Moderate Drinking Explained: Guidelines, Definition, & FAQs

what is moderate drinking

Heavy drinking, according to the Substance Abuse and Mental Health Services Administration (SAMHSA), is binge drinking on five or more days within one month. The contents of this website are for educational purposes and are not intended to offer personal medical advice. You should seek the advice of your physician or other qualified health provider with any questions you may have regarding a medical condition.

The rapid progress in computer technology, however, has led to the development and use of computer-assisted telephone interview systems. Because they are considerably less costly than face-to-face interviews, telephone surveys are rapidly gaining popularity among survey researchers. Scientists are divided as to whether the assessment mode influences reported alcohol consumption. Recent studies have found no significant differences between in-person and telephone interviews on most measures of drinking behavior (Greenfield et al. 1997; Rehm 1998). When analyzing the results of QF measures, researchers can use several formulas to multiply the frequency of alcohol consumption and the average amount consumed.

Health Conditions

Systematic epidemiological sociological surveys of the general U.S. population began in the 1960s. Most of those national and community studies were sponsored by NIAAA and its predecessor within the National Institute of Mental Health. Since 1965 researchers at the Alcohol Research Group in Berkeley, California, have conducted, at approximately 5-year intervals, nine national surveys as well as numerous community studies. The researchers have invested much effort in maintaining some degree of comparability across surveys, despite changing definitions and conceptualizations of alcohol-use disorders (Grant 1994). Is moderation still the golden rule, or is every sip now a gamble?

When is having any alcohol too much?

  1. That usually means four or more drinks within two hours for women and five or more drinks within two hours for men.
  2. The researchers have invested much effort in maintaining some degree of comparability across surveys, despite changing definitions and conceptualizations of alcohol-use disorders (Grant 1994).
  3. Given the complexity of alcohol’s effects on the body and the complexity of the people who drink it, blanket recommendations about alcohol are out of the question.
  4. In addition to the circumstances under which drinking occurs, alcohol’s effects on the drinker (e.g., on the ability to drive a car) depend to a large extent on the blood alcohol levels (BALs) achieved after alcohol consumption.
  5. ” In short, the answer from current research is, the less alcohol, the better.

Another study found that it is widely assumed that light or moderate drinking is the safest way to to drink alcohol. “Non‐drinkers, both ex‐drinkers and lifelong teetotalers, consistently show an increased prevalence of conditions likely to increase morbidity and mortality compared with occasional or light drinkers.
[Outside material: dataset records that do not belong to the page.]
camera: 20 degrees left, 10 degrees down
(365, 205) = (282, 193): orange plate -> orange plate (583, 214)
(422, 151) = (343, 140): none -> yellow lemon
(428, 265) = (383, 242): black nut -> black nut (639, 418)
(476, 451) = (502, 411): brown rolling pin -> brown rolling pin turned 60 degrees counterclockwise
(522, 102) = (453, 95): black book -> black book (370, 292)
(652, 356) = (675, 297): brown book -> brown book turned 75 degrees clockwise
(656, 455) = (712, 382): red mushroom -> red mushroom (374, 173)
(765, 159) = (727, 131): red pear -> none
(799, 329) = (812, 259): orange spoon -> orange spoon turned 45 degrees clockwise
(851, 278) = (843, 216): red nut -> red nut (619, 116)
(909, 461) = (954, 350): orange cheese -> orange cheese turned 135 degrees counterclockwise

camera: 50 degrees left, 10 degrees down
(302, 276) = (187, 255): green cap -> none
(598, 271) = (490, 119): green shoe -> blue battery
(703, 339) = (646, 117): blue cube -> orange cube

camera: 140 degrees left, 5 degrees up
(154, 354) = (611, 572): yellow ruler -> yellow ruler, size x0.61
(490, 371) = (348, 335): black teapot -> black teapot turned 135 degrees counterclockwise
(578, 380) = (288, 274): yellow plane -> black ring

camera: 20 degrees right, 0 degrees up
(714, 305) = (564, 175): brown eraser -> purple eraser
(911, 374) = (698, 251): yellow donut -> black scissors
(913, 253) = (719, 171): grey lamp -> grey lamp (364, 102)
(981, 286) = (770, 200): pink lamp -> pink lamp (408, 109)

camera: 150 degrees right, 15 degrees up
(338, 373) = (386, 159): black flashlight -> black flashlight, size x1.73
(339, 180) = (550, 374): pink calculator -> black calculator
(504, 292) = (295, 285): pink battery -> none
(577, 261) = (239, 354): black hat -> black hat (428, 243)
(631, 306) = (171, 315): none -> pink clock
In addition, regular light drinkers tend to have characteristics extremely advantageous to health,” the authors LSD Effects Short-Term and Long-Term Effects of LSD wrote.

Is moderate drinking heart-healthy?

what is moderate drinking

In the scientific literature, the wide range of assumptions about what a standard drink is can produce highly divergent estimates of total alcohol consumption among respondents who report consuming the same number of drinks. Turner based the comparison on fictional respondents who reported drinking one standard drink (as defined in each study) each of beer, wine, and spirits for a total alcohol consumption of three drinks per day. Using the different methodologies and assumptions regarding alcohol contents employed in four highly respected studies, Turner found that the total alcohol amounts corresponding to three drinks per day ranged from 24 g to 48 g. Consequently, when reading an article that relates a certain number of drinks per day to a specific health benefit or risk, one must pay careful attention to how a drink is defined in that study.

If you’re looking to adopt healthier drinking patterns and better monitor your consumption of alcohol, there are ways to limit your alcohol intake in easy, more manageable ways. Some surveys may address only alcohol consumption, whereas other surveys may assess all food and other nutrient intake, as well as additional health-related behaviors (e.g., smoking and exercise), and include only a few alcohol-specific questions. In diary methods, participants record each drink consumed over a given timeframe (e.g., 1 week), ideally shortly after consumption. Researchers have recently introduced an automated variation of the diary method.

Accordingly, a drink should be defined in terms of alcohol content, so that a drink of beer contains approximately the same amount of alcohol as a drink of wine or spirits. At first glance, this requirement appears to be a simple mathematical problem of comparing the alcohol contents of several beverages. In fact, however, such comparisons are rather complicated, because even within one beverage category (e.g., beer, wine, or distilled spirits), the alcohol contents may differ considerably. Many of these trials have been conducted for weeks, and in a few cases months and even up to 2 years, to look at changes in the blood, but a long-term trial to test experimentally the effects of alcohol on cardiovascular disease has not been done.

Alcohol consumption has been linked to cancers of the breast, colon and rectum, liver, esophagus, voice box, throat, mouth, and probably the pancreas, according to the American Cancer Society. Another study found that one component in red wine may protect the brain from stroke damage. However, these studies were very limited, and no confirmed conclusion has been reached on the link between menstruation and alcohol absorption.